My calling regularly involves my speaking to large congregations, but I have been taught clearly that each time I do, what I am really doing is speaking to the “one” whose prayers the Lord is answering without my knowing. It is marvellous to know that Heavenly Father uses me (and you) as a conduit to send His messages to His individual children.

Many times, people have approached me after I have spoken to tell me that what I said was just for them, an answer to prayer, or a needed spiritual insight. But each time I have known that it’s not what I have said but rather the words that our Father has put in my mouth, or the thoughts He has put in my head, or the personalised interpretation of my words by the Holy Ghost for individuals who are present and prepared to hear.

I have learned very clearly that my responsibility is simply to prepare myself spiritually prior to any assignment so that I can have the Holy Ghost with me when I deliver the message which He chooses to give me. “For when a man speaketh by the power of the Holy Ghost the power of the Holy Ghost carrieth it unto the hearts of the children of men” (2 Nephi 33:1).

Then the Holy Ghost can work with those who are prepared to receive His message:

“And again, he that receiveth the word of truth, doth he receive it by the Spirit of truth or some other way?

“If it be some other way it is not of God.

“Therefore, why is it that ye cannot understand and know, that he that receiveth the word by the Spirit of truth receiveth it as it is preached by the Spirit of truth?

“Wherefore, he that preacheth and he that receiveth, understand one another, and both are edified and rejoice together.

“And that which doth not edify is not of God, and is darkness” (D&C 50:19–23).

I love the “edifying” that comes to both the messenger and the recipient. And I love the “rejoicing” that follows as a consequence.

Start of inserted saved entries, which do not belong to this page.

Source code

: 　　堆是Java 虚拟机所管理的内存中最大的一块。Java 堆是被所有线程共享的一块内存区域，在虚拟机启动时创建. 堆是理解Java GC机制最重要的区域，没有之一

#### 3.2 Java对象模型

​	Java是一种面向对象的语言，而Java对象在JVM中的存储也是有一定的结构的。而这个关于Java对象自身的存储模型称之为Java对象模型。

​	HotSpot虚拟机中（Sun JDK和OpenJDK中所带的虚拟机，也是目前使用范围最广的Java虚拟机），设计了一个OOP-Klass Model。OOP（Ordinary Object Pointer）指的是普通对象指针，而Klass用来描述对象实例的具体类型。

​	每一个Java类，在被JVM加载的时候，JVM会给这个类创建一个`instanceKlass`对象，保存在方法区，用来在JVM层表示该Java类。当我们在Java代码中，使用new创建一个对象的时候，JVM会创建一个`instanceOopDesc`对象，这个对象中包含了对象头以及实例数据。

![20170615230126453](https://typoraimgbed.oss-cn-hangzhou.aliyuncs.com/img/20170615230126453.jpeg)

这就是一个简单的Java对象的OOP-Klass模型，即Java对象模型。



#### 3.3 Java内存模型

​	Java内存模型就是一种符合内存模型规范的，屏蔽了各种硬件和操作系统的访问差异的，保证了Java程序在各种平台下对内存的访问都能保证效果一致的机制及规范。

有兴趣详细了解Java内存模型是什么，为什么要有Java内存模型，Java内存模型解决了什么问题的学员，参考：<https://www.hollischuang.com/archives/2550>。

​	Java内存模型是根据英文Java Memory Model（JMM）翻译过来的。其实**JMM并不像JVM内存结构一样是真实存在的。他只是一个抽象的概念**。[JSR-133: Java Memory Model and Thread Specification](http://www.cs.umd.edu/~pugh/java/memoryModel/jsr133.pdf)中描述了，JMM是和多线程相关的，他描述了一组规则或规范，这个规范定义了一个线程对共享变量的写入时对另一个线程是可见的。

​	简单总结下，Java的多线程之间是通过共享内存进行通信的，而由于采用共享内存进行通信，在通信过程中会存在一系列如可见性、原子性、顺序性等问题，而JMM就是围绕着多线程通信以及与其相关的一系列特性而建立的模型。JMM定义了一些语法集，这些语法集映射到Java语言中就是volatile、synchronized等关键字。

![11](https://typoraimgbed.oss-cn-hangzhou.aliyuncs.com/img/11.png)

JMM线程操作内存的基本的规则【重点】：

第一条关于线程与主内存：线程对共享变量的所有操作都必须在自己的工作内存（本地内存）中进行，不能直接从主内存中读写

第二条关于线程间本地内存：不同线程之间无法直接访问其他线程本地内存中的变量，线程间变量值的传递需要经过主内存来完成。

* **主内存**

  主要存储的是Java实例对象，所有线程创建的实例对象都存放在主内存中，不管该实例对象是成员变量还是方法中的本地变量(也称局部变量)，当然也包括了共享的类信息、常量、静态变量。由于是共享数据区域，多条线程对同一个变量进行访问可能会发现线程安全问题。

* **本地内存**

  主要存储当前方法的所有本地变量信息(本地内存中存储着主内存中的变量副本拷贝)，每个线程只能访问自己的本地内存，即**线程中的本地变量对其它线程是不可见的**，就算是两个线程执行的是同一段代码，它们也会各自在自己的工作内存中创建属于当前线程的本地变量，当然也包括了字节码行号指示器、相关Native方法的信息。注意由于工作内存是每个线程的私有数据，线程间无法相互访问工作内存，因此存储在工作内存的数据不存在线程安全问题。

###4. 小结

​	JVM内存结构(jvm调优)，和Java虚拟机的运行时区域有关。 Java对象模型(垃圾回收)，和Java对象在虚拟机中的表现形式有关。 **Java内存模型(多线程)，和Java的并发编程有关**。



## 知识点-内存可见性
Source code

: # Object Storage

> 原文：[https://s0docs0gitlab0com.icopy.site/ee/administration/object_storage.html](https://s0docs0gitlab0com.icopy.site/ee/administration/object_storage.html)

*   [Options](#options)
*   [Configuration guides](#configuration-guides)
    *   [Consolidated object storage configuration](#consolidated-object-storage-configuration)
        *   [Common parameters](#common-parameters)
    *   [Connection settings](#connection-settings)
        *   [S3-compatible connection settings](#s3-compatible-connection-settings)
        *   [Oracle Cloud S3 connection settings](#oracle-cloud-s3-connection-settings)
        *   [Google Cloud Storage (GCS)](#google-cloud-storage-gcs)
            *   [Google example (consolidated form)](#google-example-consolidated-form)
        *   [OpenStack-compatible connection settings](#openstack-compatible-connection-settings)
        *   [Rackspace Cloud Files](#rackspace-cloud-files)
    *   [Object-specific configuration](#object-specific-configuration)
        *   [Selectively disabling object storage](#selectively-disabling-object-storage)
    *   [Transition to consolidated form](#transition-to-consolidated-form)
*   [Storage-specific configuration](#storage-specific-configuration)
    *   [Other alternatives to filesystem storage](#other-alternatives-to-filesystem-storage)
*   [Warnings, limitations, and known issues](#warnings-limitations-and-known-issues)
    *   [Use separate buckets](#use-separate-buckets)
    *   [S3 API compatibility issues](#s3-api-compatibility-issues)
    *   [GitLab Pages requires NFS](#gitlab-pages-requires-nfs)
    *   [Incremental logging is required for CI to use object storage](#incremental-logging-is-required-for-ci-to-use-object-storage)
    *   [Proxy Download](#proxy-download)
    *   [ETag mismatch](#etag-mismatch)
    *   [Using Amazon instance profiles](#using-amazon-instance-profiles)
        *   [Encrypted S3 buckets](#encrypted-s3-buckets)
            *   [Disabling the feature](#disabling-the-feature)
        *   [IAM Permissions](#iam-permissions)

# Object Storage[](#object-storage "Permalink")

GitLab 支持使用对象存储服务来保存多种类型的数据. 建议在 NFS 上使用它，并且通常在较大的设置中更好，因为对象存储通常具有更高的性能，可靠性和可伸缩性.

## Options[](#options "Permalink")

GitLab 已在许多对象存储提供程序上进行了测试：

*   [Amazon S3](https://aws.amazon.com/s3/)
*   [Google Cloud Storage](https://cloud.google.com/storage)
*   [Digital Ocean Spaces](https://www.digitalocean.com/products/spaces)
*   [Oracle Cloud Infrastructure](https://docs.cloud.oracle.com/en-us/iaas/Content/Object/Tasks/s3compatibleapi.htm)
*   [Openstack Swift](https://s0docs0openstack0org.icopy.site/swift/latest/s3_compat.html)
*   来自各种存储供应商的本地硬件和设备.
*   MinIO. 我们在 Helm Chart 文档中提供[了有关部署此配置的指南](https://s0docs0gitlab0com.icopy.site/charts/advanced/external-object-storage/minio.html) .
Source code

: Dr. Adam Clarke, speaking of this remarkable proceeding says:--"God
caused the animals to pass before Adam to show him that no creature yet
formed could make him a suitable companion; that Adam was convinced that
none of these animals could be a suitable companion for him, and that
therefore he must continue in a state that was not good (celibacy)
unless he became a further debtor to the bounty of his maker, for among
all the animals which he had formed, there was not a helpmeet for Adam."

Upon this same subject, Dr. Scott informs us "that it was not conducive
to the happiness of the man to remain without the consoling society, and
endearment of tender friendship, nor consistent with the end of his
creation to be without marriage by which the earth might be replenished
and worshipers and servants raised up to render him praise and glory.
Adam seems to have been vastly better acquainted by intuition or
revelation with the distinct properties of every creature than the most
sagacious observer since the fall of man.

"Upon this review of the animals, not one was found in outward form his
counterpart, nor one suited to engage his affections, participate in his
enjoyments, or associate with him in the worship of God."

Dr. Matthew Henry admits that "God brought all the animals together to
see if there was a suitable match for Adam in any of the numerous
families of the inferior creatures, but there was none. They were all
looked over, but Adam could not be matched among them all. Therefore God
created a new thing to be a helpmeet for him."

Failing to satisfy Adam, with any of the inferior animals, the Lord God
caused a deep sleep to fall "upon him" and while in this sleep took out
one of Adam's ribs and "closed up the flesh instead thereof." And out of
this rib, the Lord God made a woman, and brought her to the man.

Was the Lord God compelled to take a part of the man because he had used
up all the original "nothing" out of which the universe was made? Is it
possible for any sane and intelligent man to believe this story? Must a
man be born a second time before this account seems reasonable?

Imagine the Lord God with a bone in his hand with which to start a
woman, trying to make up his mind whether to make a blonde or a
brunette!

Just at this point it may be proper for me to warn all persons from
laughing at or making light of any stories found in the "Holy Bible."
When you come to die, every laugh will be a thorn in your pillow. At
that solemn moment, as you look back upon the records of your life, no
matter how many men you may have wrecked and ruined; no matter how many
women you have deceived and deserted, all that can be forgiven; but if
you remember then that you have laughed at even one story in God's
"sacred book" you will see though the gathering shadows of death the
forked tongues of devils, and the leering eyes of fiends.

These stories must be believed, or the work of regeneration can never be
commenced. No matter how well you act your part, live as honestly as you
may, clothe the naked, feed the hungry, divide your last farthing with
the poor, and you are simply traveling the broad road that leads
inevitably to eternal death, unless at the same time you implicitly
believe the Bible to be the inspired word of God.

In fact, these are two of the three feelings that best describe what my sweetheart, Kay, and I have felt most strongly while living in West Africa. We have been “edified” and we have “rejoiced”! But the feeling that we have felt most strongly and most often (even continuously) is “love” for the people of West Africa. That love is impossible to uncouple with the love we feel for our Saviour and our Heavenly Father and our love for each other. These too have grown somehow even more powerful as a result of our living and serving in West Africa, as has our utter dependence on the Holy Ghost.

We have formed relationships with so many people who are now family to us, and we have been taught about discipleship, caring and “ministering” by the most accomplished of possessors and practitioners of these divine attributes—the Saints of West Africa.

The Saints of West Africa are blessed now with a most wonderful Area President in Elder Marcus B. Nash, with his two talented and marvellous counsellors, Elder Larry S. Kacher and Elder Edward Dube, all of whom are good friends to me and to you. And the Lord has blessed me in my new assignment with responsibility to assist a member of the Twelve in guiding His work in three Areas of the world—North America Southeast, Africa Southeast and most happily, Africa West. We are excited to know that we will return from time to time to greet our dear friends and loved ones here.

Thank you from the bottom of our hearts! We love you and we will miss you! But we have confidence that the true friendships formed in this life will continue as blessed associations throughout eternity.